Extracted text:
::::

Tools and Methods for Strategic Planning
Researchers and practitioners have developed a number of tools and methods to aid the manager in carrying out this planning task. Examples of these methods include:
- PEST Analysis – Another tool of strategic management is the “PEST analysis,” which looks at the environment to find out the political, economic, social, and technological (PEST) factors that may facilitate or disrupt efforts to achieve corporate goals.
- SWOT Analysis – The concept of juxtaposing the typical inherent strengths and weaknesses of a company with the opportunities and threats in its environment is known as a SWOT (strengths, weaknesses, opportunities, and threats) analysis. A SWOT analysis indicates to the decision-makers the chances of a company reaching its goals by overcoming hurdles, and spurs them to improve their strategic management.
- Porter’s Five Forces – Porter’s five-forces analysis identifies five forces that shape all segments of industry. The five forces are (1) Competition; (2) Threat of new entrants; (3) Power of suppliers; (4) Power of customers; and (5) Threat of substitute products. The analysis helps managers set their expectations of profitability.
- BCG Matrix – This approach focuses on operations and productions of businesses, or units or sectors of a business. It divides the sectors into four cells based upon the market share of the business and the potential growth. It helps companies plan for the efficient allocation of resources into any business unit.
- GE-McKinsey Matrix – This method focuses on the strength of the business unit and the opportunities within the industry. It divides business unites into nine-block grids and plots the position of the business unity.

::::

Extracted data:
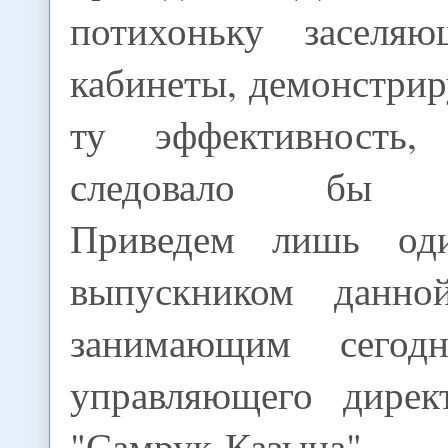
потихоньку заселяю
кабинеты, демонстри
ту эффективность
следовало бы ра
Приведем лишь од
выпускником данно
занимающим сегод
управляющего дирек
"Самрук-Казына"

::::

Exercise instructions:
**1.** In the strategic planning text, restate the part from "- Porter’s Five" to "the business unity.", substituting "executives" for "managers".
**2.** Summarize the strategic planning text in two sentences.
**3.** List the five forces named in the strategic planning text's description of Porter's five-forces analysis.

Solutions for each task:
**1.**
- Porter’s Five Forces – Porter’s five-forces analysis identifies five forces that shape all segments of industry. The five forces are (1) Competition; (2) Threat of new entrants; (3) Power of suppliers; (4) Power of customers; and (5) Threat of substitute products. The analysis helps executives set their expectations of profitability.
- BCG Matrix – This approach focuses on operations and productions of businesses, or units or sectors of a business. It divides the sectors into four cells based upon the market share of the business and the potential growth. It helps companies plan for the efficient allocation of resources into any business unit.
- GE-McKinsey Matrix – This method focuses on the strength of the business unit and the opportunities within the industry. It divides business unites into nine-block grids and plots the position of the business unity.

**2.** Researchers and practitioners have developed several tools and methods to help managers with strategic planning. These include PEST analysis of environmental factors, SWOT analysis of strengths, weaknesses, opportunities, and threats, Porter's five-forces analysis of industry, the BCG matrix based on market share and potential growth, and the GE-McKinsey matrix based on business unit strength and industry opportunities.

**3.**
- Competition
- Threat of new entrants
- Power of suppliers
- Power of customers
- Threat of substitute products